Marty Schladen has been a reporter for decades, working in Indiana, Texas and other places before returning to his native Ohio to work at The Columbus Dispatch in 2017. He’s won state and national journalism awards for investigations into utility regulation, public corruption, the environment, prescription drug spending and other matters.

Ohio Gov. Mike DeWine and the state’s legislative leaders on Friday announced how they’d allocate almost half of what the state has left in federal coronavirus-relief dollars.

The state has about $1 billion unexpended from its share of the $2.2 trillion CARES Act that Congress passed in March. At least until the feds change the rules, the funds have to be spent by Dec. 31.

Social-service groups that deal with issues of homelessness and hunger have been clamoring for months for a share of the money, as have business groups and others. So it’s been up to DeWine and the legislature to decide what to do with the money while Congress appears stymied over further coronavirus relief.

“We tried to look at what the needs were and what had already been put out,” DeWine said during a remote press conference. “We don’t know whether Congress will pass another bill or not.”

The state is holding about half of the funds for coronavirus testing and contact tracing and other needs while it awaits a possible second round of relief — which may or may not include assistance to state and local governments.

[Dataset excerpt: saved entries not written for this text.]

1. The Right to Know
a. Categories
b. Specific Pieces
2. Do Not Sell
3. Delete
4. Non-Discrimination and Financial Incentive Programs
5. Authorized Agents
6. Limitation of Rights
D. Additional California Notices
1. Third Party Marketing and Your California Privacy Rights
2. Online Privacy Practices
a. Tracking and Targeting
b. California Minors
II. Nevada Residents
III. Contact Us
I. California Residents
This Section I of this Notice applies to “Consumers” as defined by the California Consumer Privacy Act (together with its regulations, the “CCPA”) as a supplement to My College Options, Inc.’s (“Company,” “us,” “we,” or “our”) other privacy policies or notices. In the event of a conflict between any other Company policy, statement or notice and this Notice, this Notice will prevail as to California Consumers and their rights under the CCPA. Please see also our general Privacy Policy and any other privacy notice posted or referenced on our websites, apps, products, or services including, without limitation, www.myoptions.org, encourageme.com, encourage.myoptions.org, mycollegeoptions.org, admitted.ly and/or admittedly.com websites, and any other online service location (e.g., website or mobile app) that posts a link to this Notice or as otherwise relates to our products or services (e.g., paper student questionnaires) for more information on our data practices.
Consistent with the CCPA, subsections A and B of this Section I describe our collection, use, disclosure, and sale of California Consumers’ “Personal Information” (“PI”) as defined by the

The expenditures announced Friday include:

  • $50 million for mortgage and rental assistance to families making 200% or less of the federal poverty level 
  • $125 million for businesses with up to 25 employees
  • $37.5 million for restaurants and bars
  • $100 million for colleges and universities to do testing, contact tracing and provide mental-health services
  • $62 million for rural and critical-access hospitals
  • $25 million for non-profits providing services such a food banks, homeless shelters and other social services
  • $20 million for the arts

A good deal more of the money was focused on businesses than on assisting individuals who are suffering most. But several in Friday’s press conference said they hope by helping small businesses keep their doors open, people will be able to get or keep jobs.

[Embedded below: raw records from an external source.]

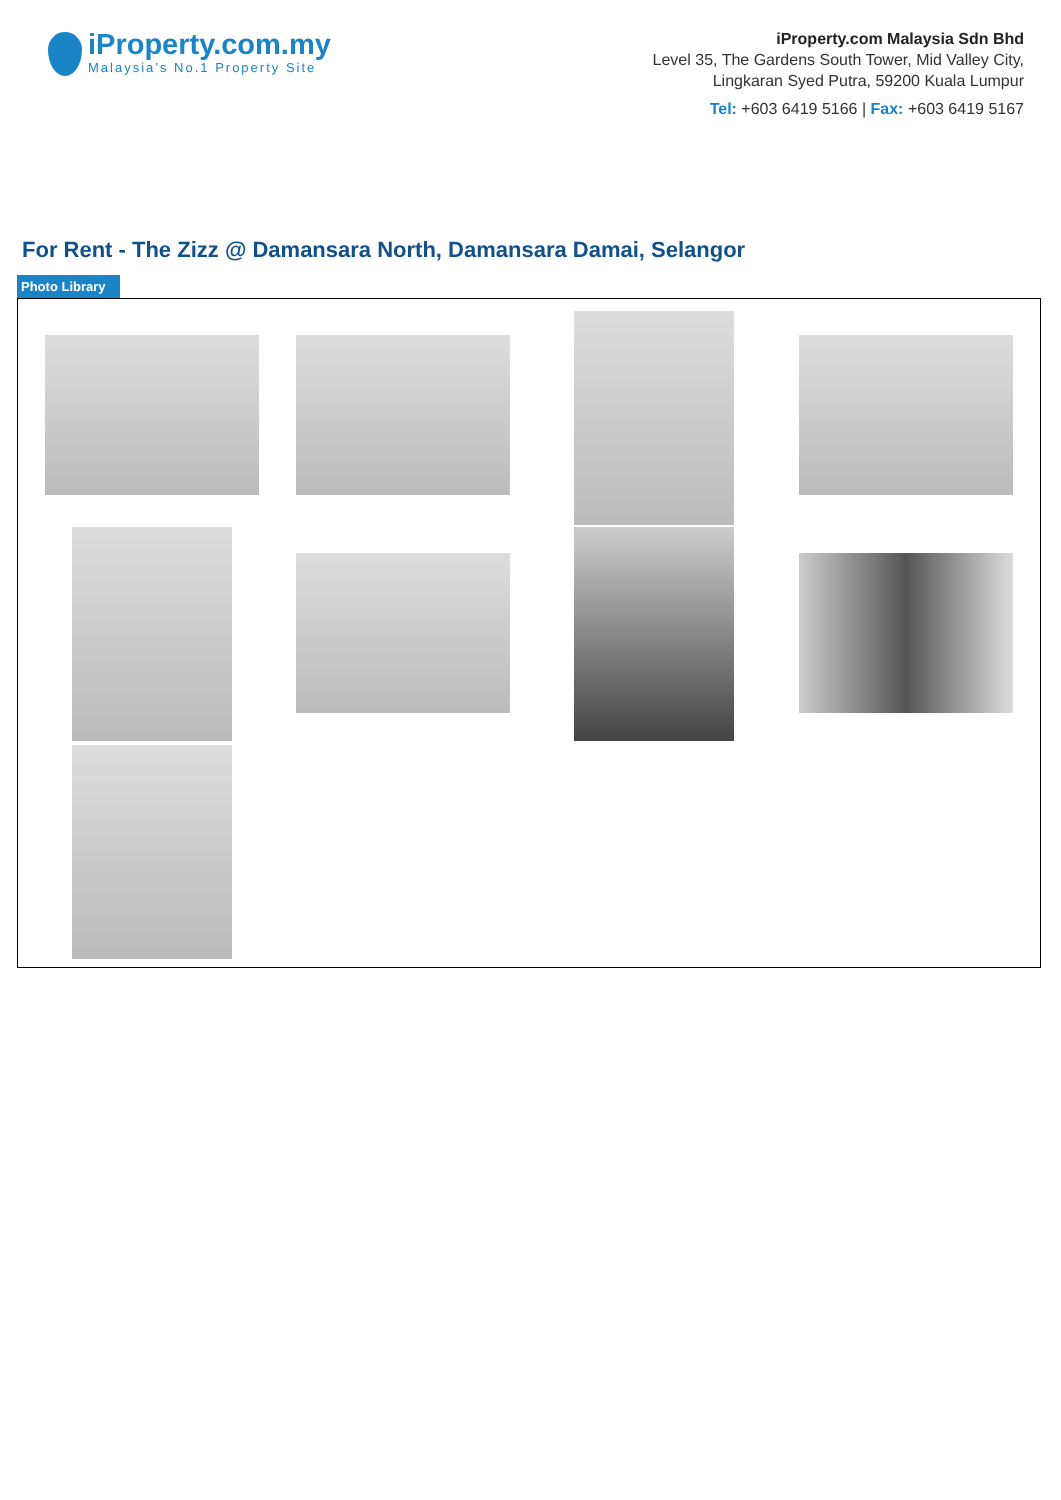iProperty.com.my
Malaysia’s No.1 Property Site
iProperty.com Malaysia Sdn Bhd
Level 35, The Gardens South Tower, Mid Valley City,
Lingkaran Syed Putra, 59200 Kuala Lumpur
Tel: +603 6419 5166 | Fax: +603 6419 5167
For Rent - The Zizz @ Damansara North, Damansara Damai, Selangor
Photo Library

“We know some businesses are barely making it,” Lt. Gov. Jon Husted said of that portion of the package. “This is focused on them.”

For their part, some leaders of social-service organizations said they were grateful for the help they will receive.

“We’re pleased that Gov. DeWine finally deployed federal coronavirus relief funds to help people avoid getting evicted during this pandemic,” Bill Faith, executive director of the Coalition on Housing and Homelessness in Ohio, said in a written statement. “And we appreciate (Ohio) Controlling Board members’ support, especially Sen. (Matt) Dolan (R-Chagrin Falls) and Sen. (Jay) Hottinger (R-Newark) who took a personal interest in keeping struggling Ohioans safely in their homes. We look forward to seeing details on how the program will be implemented. Given the Dec. 31 deadline to use these funds, we would welcome the governor’s assistance in advocating for Congress to provide additional rental assistance into 2021.”

The Ohio Poverty Law Center also released a statement praising state leaders for their action. But it warned that it won’t be enough.

“As Ohioans continue to experience job and income loss due to the pandemic, additional federal and state resources will be needed to prevent evictions and keep Ohioans safe, especially as we get closer to the expiration of the Centers for Disease Control and Prevention’s eviction moratorium,” it said. “We hope housing assistance will be among the highest priorities for resources in the coming weeks and months.”